Charles Arnoldi, a nationally renowned painter and sculptor based in Los Angeles, has been described as an artist who continues to “draw in space” to create his unique assemblage works of art. According to the architect Frank Gehry, the maturing Arnoldi has a secure color sense and the ability to work at large scale as well as to produce tiny, exquisite watercolors.
Katie Arnoldi is the author of two acclaimed novels, Chemical Pink, a Los Angeles Times bestselling novel set in the obsessive world of female bodybuilding, and The Wentworths, a novel described as “savagely funny,” a searing portrait of a wealthy but dysfunctional Los Angeles family.
Tom Hurwitz is a documentary cinematographer. Winner of two Emmy Awards, and a Sundance Award for Best Cinematography, Hurwitz has photographed films that have won four Academy Awards and several more nominations (most recently for Dance Maker). His television programs have won literally dozens of awards, Emmy, Dupont, Peabody, Directors Guild and film festival awards for Best Documentary, over the last 25 years. Most recently, the PBS series Franklin won this year’s Emmy Award for Best Documentary Special. Other award-winning films and programs that he has photographed include: Harlan County USA, Wild Man Blues, My Generation, Down and Out in America, The Turandot Project, Liberty, Franklin, Faith and Doubt at Ground Zero, for PBS; and I Have a Dream, for ABC; and Questioning Faith, for HBO. In addition, films that he has directed have won the Cine Golden Eagle (Bombs will Make the Rainbow Break) and have been shown in festivals around the world. As well as photographing several projects, he is presently producing and directing a film, in development with Lumiere Productions, on world wide religious fundamentalism.

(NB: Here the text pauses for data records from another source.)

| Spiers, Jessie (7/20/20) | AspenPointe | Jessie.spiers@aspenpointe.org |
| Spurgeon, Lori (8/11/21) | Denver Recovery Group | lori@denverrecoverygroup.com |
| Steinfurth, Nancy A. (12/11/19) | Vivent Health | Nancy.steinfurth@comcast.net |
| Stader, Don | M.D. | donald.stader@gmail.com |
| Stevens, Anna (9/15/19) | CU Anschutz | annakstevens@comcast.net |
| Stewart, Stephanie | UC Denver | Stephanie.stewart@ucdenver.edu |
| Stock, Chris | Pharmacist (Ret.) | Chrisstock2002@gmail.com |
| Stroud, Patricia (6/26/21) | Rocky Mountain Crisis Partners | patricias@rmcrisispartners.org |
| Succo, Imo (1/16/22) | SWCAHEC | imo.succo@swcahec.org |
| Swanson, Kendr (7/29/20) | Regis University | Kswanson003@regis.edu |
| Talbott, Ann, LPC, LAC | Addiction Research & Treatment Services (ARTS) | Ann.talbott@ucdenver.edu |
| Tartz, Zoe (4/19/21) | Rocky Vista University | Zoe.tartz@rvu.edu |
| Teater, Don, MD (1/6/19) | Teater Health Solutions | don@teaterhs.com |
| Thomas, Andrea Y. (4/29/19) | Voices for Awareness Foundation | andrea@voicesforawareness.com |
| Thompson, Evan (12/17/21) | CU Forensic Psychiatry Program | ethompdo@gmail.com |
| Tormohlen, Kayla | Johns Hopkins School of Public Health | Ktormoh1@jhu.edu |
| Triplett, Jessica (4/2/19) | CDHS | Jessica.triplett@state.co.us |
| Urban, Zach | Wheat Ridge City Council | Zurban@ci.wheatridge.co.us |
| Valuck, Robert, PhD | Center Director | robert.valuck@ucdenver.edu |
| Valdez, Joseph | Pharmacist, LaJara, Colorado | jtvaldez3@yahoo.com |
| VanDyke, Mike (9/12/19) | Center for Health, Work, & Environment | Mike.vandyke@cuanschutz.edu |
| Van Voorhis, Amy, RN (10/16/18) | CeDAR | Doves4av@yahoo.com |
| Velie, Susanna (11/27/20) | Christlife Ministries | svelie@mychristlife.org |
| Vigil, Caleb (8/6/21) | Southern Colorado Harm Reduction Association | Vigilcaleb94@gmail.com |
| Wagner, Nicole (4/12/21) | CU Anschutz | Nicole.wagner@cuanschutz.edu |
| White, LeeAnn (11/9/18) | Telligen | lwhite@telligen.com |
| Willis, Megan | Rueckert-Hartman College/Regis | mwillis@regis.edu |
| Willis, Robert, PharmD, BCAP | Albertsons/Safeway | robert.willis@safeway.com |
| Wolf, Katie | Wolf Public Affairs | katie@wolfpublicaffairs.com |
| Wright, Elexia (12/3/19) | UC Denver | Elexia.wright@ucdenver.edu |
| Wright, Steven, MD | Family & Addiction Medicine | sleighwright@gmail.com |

Filmmaker Avon Kirkland‘s career as a chemist was cut short by his desire to create social change. The path he chose led to filmmaking. In 1977, Kirkland became the executive producer of Up & Coming, an hour-long drama featuring a black family, which ended in 1982 after twenty-five shows. Kirkland so enjoyed the work that he founded a non-profit media production company inBerkeley, California, named New Images Productions to produce films about the black experience. He serves as the primary writer, director and producer for many of the company’s projects. Through his filmmaking, he has profiled great men, among them Booker T. Washington, Thurgood Marshall and Ralph Ellison.